EL PENE DE RÁUL
Cuando Raúl se empezó a morir, sólo podía recordar como sola cosa del pasado, el denodado trabajo de su pene.
Muchas damas habían pasado por su férula candente, y hoy escasamente recordaba sus rostros, o mejor, no se acordaba de ninguno, a pesar de la confusión de la memoria.
Se ufanó tanto de su herramienta, que le aseguró a sus amigos, ahora fallecidos, que prefería un Alzheimer en su vejez a una disminución en la arrechera, porque los recuerdos pueden esperar, pero la arrechura no.
En su pensamiento faraónico tenía el convencimiento, que ninguna mujer supo lo que era vida, si no había hecho parte del colchón de Raúl.
De manera que cuando Raúl llamó al Maestro para pedirle consejo a la hora de la muerte, el Maestro sin parpadear, le espetó:
“Sólo resta una cosa por hacer D. Raúl. Decir en el testamento, que tu última voluntad es enarbolar sobre el ataúd un asta, y en su extremo que se cuelgue tu instrumento de trabajo, el pene de Raúl”. “Que cuelgue, no, que se erija como un obelisco”, alcanzó a decir..
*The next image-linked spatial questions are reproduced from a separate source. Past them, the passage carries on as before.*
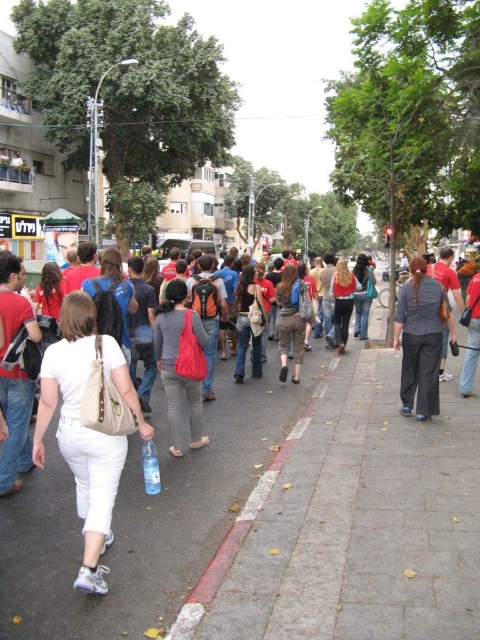
Is white fabric bag at center above matte red bag at center?

Actually, white fabric bag at center is below matte red bag at center.

Is point (66, 298) more distant than point (189, 404)?

No, it is in front of (189, 404).

Locate an element on the screen. This screenshot has width=480, height=640. white fabric bag at center is located at coordinates (80, 435).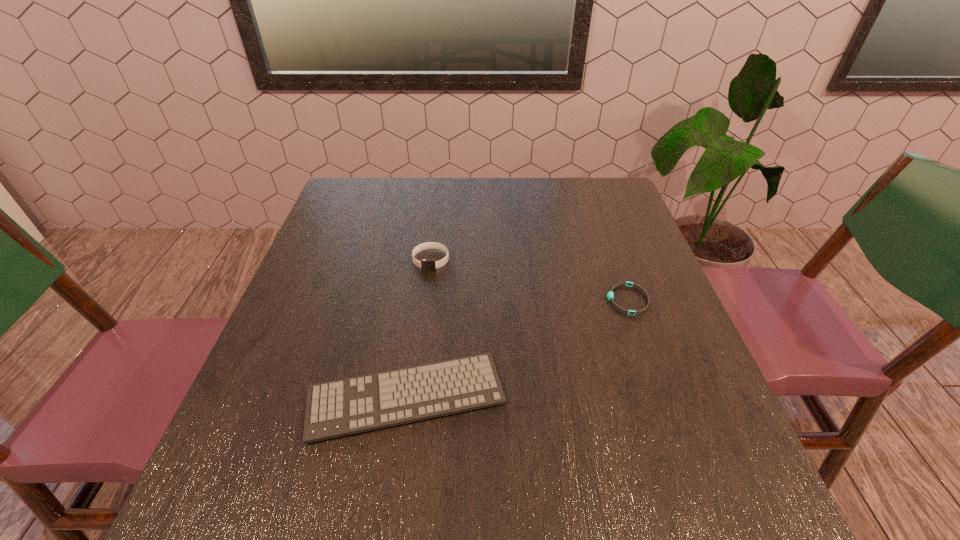
This screenshot has width=960, height=540. Identify the location of empty space between the nearest object and the farther wristband. (419, 328).

The width and height of the screenshot is (960, 540). In order to click on empty location between the left wristband and the shorter wristband in this screenshot , I will do `click(529, 280)`.

You are a GUI agent. You are given a task and a screenshot of the screen. Output one action in this format:
    pyautogui.click(x=<x>, y=<y>)
    Task: Click on the free area in between the taller wristband and the nearest object
    
    Given the screenshot: What is the action you would take?
    tap(419, 328)

You are a GUI agent. You are given a task and a screenshot of the screen. Output one action in this format:
    pyautogui.click(x=<x>, y=<y>)
    Task: Click on the free point between the second tallest object and the shortest object
    
    Given the screenshot: What is the action you would take?
    pyautogui.click(x=516, y=348)

Image resolution: width=960 pixels, height=540 pixels. I want to click on free space between the second farthest object and the farther wristband, so click(529, 280).

Where is `free space between the farthest object and the shorter wristband`? Image resolution: width=960 pixels, height=540 pixels. free space between the farthest object and the shorter wristband is located at coordinates (529, 280).

Locate an element on the screen. free space that is in between the rightmost object and the left wristband is located at coordinates (529, 280).

At what (x,y) coordinates should I click in order to perform the action: click on free space between the left wristband and the second tallest object. Please return your answer as a coordinate pair (x, y). Image resolution: width=960 pixels, height=540 pixels. Looking at the image, I should click on (419, 328).

At what (x,y) coordinates should I click in order to perform the action: click on vacant area between the left wristband and the nearer wristband. Please return your answer as a coordinate pair (x, y). The width and height of the screenshot is (960, 540). Looking at the image, I should click on (529, 280).

Identify the location of object identified as the second closest to the right wristband. Image resolution: width=960 pixels, height=540 pixels. (426, 264).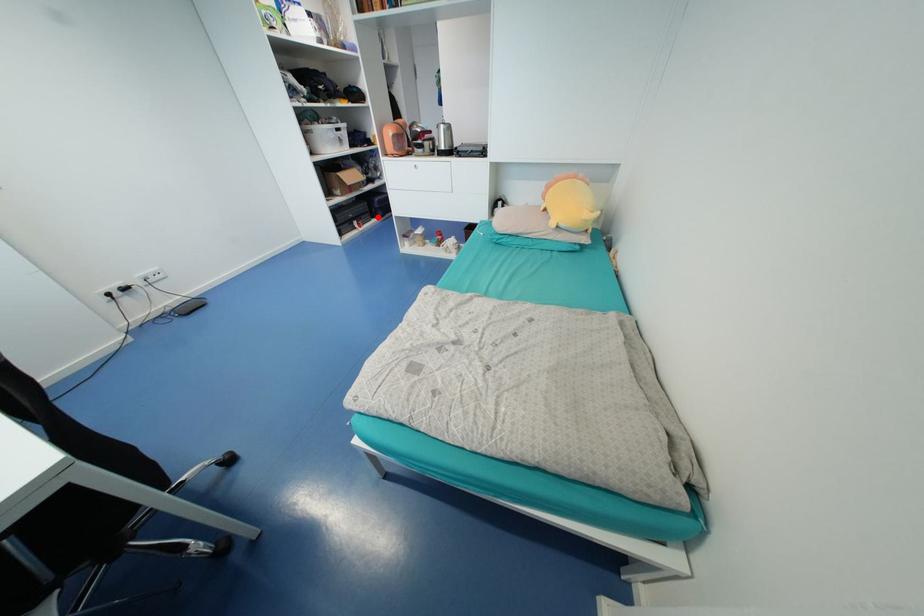
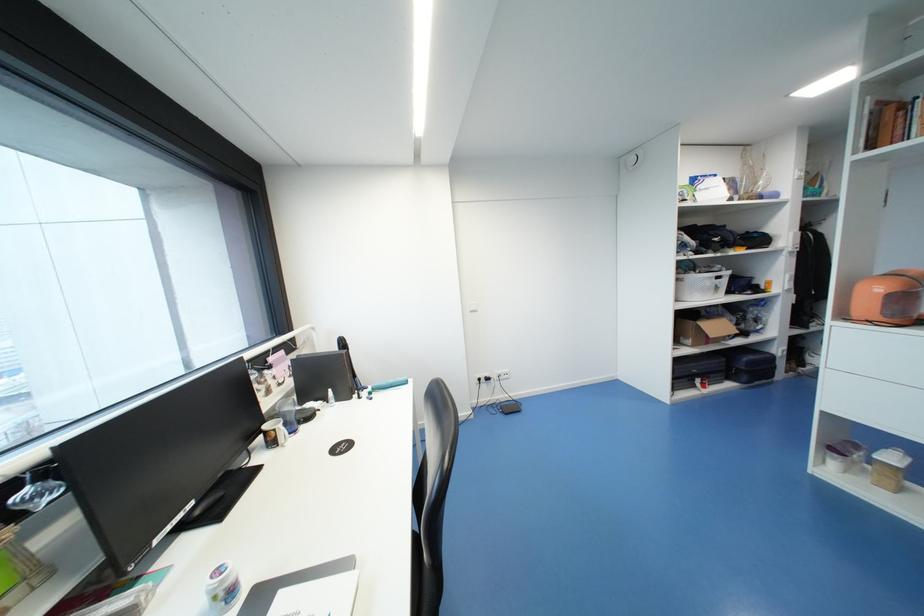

La carcajada sonora inundó la habitación, y la manzana, y el barrio, y el municipio, y el departamento, y el país, y todo se puso de color rojo turbio, y el rostro a Raúl se puso tan lívido, que muertecito de la risa, sobre la cama se revolvió por última vez.
Y el maestro cumplió su última voluntad.